The response must consist of every record, restated word for word.

══ Records for processing ══

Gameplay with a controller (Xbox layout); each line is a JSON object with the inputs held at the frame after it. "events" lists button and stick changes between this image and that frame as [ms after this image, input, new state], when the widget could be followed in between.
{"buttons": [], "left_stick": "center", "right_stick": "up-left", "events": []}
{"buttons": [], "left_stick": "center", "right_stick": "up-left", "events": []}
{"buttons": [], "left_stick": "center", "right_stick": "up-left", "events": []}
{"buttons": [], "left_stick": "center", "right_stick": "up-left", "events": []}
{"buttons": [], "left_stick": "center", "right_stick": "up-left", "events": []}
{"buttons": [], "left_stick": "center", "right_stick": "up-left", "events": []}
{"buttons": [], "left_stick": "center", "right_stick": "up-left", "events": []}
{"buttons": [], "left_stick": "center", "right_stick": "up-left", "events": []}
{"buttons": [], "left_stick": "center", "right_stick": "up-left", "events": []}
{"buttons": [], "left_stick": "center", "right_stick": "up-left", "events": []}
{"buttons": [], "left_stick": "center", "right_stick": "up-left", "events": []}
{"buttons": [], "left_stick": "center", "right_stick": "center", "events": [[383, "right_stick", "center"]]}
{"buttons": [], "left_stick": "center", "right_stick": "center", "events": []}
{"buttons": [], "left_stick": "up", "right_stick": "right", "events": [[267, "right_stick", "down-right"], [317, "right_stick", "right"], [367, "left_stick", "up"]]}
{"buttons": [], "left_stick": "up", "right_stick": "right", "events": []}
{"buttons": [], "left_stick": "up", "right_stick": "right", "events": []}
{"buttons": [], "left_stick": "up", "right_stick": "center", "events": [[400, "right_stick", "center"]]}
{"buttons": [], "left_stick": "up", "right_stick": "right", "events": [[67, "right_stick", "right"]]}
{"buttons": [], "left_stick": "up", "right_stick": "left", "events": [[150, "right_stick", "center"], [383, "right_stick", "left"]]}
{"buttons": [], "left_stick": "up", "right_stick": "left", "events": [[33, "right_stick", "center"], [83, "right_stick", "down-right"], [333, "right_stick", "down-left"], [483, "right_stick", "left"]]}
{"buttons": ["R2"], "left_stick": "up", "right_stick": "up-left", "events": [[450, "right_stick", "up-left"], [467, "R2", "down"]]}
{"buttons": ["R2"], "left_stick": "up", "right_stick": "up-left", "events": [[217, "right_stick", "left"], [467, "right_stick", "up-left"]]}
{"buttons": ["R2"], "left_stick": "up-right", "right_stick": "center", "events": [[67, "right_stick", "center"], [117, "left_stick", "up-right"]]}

═══

**Task answer**.
Gameplay with a controller (Xbox layout); each line is a JSON object with the inputs held at the frame after it. "events" lists button and stick changes between this image and that frame as [ms after this image, input, new state], when the widget could be followed in between.
{"buttons": [], "left_stick": "center", "right_stick": "up-left", "events": []}
{"buttons": [], "left_stick": "center", "right_stick": "up-left", "events": []}
{"buttons": [], "left_stick": "center", "right_stick": "up-left", "events": []}
{"buttons": [], "left_stick": "center", "right_stick": "up-left", "events": []}
{"buttons": [], "left_stick": "center", "right_stick": "up-left", "events": []}
{"buttons": [], "left_stick": "center", "right_stick": "up-left", "events": []}
{"buttons": [], "left_stick": "center", "right_stick": "up-left", "events": []}
{"buttons": [], "left_stick": "center", "right_stick": "up-left", "events": []}
{"buttons": [], "left_stick": "center", "right_stick": "up-left", "events": []}
{"buttons": [], "left_stick": "center", "right_stick": "up-left", "events": []}
{"buttons": [], "left_stick": "center", "right_stick": "up-left", "events": []}
{"buttons": [], "left_stick": "center", "right_stick": "center", "events": [[383, "right_stick", "center"]]}
{"buttons": [], "left_stick": "center", "right_stick": "center", "events": []}
{"buttons": [], "left_stick": "up", "right_stick": "right", "events": [[267, "right_stick", "down-right"], [317, "right_stick", "right"], [367, "left_stick", "up"]]}
{"buttons": [], "left_stick": "up", "right_stick": "right", "events": []}
{"buttons": [], "left_stick": "up", "right_stick": "right", "events": []}
{"buttons": [], "left_stick": "up", "right_stick": "center", "events": [[400, "right_stick", "center"]]}
{"buttons": [], "left_stick": "up", "right_stick": "right", "events": [[67, "right_stick", "right"]]}
{"buttons": [], "left_stick": "up", "right_stick": "left", "events": [[150, "right_stick", "center"], [383, "right_stick", "left"]]}
{"buttons": [], "left_stick": "up", "right_stick": "left", "events": [[33, "right_stick", "center"], [83, "right_stick", "down-right"], [333, "right_stick", "down-left"], [483, "right_stick", "left"]]}
{"buttons": ["R2"], "left_stick": "up", "right_stick": "up-left", "events": [[450, "right_stick", "up-left"], [467, "R2", "down"]]}
{"buttons": ["R2"], "left_stick": "up", "right_stick": "up-left", "events": [[217, "right_stick", "left"], [467, "right_stick", "up-left"]]}
{"buttons": ["R2"], "left_stick": "up-right", "right_stick": "center", "events": [[67, "right_stick", "center"], [117, "left_stick", "up-right"]]}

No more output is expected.